Да, святая была тяжела и велика. Тонкие руки дона Максимилиана — тонкие руки с длинными пальцами — бережно приняли изваяние; восхищенная улыбка осветила его лицо, потемнело в глазах от алчности, когда в стотысячный раз он вгляделся в подпись, удостоверявшую подлинность и уникальность. Озабоченный Мирабо следил за этим ритуалом и вздохнул с облегчением, когда Святую Екатерину подхватил неискушенный Силвио Робато: опасность миновала, монах ничего не заметил. Не заметил и заметить не мог. Только он, Мирабо Сампайо, он один знал, где поставил он свою метку, — свидетелей этого не было. Не то чтобы он верил всем слухам о директоре, но накрепко затвердил одну заповедь: «Береженого бог бережет...»

— Сейчас отведем ей самое видное, самое почетное место, — сказал дон Максимилиан. — Как знать, может быть, в один прекрасный день удастся убедить нашего милого Мирабо, что Святая Екатерина Александрийская должна стоять не в частном собрании, а здесь, в Музее. Мы его убедим, и он нам ее подарит. Он ведь такой великодушный...

Насчет великодушия Мирабо существовали разные мнения, а сам он терпеть не мог шуточек такого рода. Директору доверять нельзя, особенно теперь, когда всплыла, эта история со Святой Варварой Громоносицей. Он ответил ударом на удар:

— Смотрите, как бы я не передумал и не забрал ее назад!.. Не подарю, не продам и — самое главное! — на обмен, дон Максимилиан, я тоже не согласен. Не согласен! — Мгновенно вскипев, Мирабо повысил голос.
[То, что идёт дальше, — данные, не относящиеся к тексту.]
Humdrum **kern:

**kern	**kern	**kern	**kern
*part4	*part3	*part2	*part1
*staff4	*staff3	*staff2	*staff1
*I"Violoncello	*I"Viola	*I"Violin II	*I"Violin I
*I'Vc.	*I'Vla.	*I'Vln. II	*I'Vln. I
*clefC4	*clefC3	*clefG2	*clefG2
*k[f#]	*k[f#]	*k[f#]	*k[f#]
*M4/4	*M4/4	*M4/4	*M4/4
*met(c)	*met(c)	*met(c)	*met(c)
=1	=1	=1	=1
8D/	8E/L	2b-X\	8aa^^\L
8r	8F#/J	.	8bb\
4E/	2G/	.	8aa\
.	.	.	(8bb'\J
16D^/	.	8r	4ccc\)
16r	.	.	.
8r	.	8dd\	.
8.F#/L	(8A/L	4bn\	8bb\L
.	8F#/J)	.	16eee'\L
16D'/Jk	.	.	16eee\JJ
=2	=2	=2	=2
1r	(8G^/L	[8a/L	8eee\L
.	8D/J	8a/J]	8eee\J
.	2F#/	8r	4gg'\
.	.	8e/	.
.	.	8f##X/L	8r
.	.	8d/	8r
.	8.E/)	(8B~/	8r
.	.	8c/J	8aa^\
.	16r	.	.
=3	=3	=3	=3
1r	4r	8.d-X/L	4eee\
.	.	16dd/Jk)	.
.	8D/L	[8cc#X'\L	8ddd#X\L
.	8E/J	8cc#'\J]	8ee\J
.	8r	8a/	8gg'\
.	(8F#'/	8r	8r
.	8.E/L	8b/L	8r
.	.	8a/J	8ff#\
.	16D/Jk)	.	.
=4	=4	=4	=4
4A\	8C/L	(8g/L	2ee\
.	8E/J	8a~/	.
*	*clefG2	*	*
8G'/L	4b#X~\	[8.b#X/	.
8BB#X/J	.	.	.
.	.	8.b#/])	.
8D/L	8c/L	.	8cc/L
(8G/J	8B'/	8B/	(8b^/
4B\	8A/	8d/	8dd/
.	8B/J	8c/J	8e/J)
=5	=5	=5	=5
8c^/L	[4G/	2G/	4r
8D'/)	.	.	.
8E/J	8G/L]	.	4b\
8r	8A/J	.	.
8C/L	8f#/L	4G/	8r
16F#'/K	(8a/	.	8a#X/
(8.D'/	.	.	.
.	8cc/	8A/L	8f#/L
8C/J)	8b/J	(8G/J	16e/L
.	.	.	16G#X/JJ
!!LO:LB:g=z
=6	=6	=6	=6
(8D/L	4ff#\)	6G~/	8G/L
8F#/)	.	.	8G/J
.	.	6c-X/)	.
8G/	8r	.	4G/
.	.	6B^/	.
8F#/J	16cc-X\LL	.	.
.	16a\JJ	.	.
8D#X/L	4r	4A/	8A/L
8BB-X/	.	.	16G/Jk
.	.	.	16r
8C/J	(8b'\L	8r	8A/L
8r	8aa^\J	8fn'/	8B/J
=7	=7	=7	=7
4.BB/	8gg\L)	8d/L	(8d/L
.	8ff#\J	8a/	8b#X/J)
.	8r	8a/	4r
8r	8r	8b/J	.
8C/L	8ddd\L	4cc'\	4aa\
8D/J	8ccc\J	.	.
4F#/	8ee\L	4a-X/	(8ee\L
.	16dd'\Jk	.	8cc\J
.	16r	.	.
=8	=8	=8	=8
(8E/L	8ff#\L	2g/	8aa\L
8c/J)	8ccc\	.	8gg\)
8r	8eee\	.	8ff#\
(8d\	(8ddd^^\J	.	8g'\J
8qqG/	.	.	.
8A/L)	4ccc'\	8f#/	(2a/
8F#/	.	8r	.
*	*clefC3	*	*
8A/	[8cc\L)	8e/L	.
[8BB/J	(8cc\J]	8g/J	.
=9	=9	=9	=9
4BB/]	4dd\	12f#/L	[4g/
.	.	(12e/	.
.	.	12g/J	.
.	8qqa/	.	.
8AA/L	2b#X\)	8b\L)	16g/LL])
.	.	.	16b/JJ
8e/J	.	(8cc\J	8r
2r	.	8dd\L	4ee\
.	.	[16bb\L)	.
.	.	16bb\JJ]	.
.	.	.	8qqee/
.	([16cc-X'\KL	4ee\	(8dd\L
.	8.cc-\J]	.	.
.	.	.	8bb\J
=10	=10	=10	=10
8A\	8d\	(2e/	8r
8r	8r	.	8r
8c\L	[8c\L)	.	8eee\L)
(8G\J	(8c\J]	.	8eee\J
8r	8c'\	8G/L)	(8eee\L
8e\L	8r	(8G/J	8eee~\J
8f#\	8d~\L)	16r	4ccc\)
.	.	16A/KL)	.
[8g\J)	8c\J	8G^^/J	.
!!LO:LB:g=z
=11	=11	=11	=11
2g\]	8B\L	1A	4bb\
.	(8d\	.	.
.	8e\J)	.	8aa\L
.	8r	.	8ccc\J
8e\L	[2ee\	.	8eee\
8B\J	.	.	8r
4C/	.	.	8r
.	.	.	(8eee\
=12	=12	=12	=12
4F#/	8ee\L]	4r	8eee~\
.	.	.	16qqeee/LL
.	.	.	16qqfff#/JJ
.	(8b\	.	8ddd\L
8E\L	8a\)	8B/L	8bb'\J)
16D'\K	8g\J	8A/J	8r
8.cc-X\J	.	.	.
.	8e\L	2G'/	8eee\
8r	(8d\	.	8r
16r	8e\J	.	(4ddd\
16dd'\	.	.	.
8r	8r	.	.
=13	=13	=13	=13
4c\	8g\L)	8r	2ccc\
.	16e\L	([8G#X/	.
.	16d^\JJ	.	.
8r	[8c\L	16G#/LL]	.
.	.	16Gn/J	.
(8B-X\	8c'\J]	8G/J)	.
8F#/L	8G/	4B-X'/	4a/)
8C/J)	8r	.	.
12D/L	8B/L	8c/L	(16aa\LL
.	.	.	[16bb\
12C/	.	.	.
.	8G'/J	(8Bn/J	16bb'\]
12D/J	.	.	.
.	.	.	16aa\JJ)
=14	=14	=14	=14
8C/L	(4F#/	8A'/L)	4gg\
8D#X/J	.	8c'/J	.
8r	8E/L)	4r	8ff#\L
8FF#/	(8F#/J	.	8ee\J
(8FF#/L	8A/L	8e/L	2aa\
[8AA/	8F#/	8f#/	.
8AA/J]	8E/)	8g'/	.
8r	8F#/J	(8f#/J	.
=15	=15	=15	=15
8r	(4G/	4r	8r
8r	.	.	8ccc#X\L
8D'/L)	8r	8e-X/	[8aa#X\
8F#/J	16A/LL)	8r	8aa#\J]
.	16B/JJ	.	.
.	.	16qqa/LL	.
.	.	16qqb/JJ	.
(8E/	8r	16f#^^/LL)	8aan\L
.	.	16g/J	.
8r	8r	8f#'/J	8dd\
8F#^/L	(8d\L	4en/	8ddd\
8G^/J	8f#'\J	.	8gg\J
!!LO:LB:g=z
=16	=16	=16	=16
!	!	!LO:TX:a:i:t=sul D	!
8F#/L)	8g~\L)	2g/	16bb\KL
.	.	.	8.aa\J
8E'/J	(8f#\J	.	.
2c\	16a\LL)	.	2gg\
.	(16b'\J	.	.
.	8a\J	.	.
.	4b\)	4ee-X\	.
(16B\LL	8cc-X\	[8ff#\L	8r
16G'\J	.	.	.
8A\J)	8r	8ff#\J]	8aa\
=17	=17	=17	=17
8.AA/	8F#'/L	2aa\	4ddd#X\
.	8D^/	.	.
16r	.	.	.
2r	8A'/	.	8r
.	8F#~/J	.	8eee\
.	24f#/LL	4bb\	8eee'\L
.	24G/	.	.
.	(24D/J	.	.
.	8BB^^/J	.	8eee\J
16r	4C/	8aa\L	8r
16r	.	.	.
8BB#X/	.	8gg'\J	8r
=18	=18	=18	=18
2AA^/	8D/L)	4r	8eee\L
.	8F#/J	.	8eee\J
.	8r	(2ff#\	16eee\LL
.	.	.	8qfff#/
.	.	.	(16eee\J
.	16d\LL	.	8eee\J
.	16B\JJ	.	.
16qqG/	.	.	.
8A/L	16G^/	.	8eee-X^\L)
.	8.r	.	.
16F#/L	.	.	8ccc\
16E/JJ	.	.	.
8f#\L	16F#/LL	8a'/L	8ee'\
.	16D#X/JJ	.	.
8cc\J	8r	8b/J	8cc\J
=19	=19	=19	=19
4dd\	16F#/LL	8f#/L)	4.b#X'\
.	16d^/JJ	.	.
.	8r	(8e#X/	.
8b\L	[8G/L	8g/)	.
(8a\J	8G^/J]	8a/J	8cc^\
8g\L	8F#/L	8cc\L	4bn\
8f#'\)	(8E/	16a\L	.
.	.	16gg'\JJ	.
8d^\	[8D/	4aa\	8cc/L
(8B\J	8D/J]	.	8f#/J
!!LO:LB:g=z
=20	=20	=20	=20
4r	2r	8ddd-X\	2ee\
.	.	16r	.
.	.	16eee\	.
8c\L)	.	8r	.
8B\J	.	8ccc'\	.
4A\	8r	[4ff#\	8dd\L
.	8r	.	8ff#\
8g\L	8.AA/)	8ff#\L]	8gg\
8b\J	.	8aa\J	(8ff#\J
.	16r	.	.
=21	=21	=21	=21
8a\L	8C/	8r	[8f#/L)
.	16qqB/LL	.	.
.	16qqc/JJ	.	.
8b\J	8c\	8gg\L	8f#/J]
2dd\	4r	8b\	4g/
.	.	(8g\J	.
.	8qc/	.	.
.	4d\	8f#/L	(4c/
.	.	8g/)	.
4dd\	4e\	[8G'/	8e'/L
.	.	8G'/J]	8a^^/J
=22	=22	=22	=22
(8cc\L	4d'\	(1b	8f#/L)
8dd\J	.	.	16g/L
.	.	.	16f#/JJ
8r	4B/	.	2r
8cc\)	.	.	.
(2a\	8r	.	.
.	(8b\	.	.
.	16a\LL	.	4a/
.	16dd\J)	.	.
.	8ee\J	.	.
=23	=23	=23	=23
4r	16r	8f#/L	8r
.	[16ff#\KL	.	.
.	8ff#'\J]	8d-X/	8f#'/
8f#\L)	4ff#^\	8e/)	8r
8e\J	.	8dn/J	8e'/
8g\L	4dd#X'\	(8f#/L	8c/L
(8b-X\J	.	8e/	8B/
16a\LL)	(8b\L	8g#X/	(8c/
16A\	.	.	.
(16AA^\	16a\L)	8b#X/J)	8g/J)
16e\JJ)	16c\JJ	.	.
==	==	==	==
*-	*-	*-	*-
Директор понял, что коллекционер имеет в виду не обмен, а подмену. Чтобы утихомирить бестактного Мирабо, он уже во второй раз за сегодняшний день подумал, что надо бы устроить Выставку Современного Искусства: картины и скульптура Сампайо займут на ней достойное место — Пьета, например, да и Христос... И во второй раз оборвал он свою мысль: завтра он уже будет в отставке, какие там выставки?! Снова похолодело у него в груди: «Завтра я уже буду в отставке». Он взял Мирабо под руку:

— Пойдемте выберем ей место.

В сопровождении свиты сотрудников и служителей два сообщника, два подельщика, провернувшие немало замысловатых махинаций, пошли по залам выставки. Она была уже почти полностью развернута и охватывала период от колониальных времен до конца прошлого века, собрав воедино раритеты немыслимой красоты и ценности. В самой середине главного зала ожидал Святую Варвару пустой постамент. Дон Максимилиан велел унести его и заменить маленьким столиком времен голландского владычества, на столик поставили святую из Александрии, воссозданную в Баии Агостиньо да Пьедаде: скульптор, видно, был так доволен этим творением, что на видном месте вырезал свое имя.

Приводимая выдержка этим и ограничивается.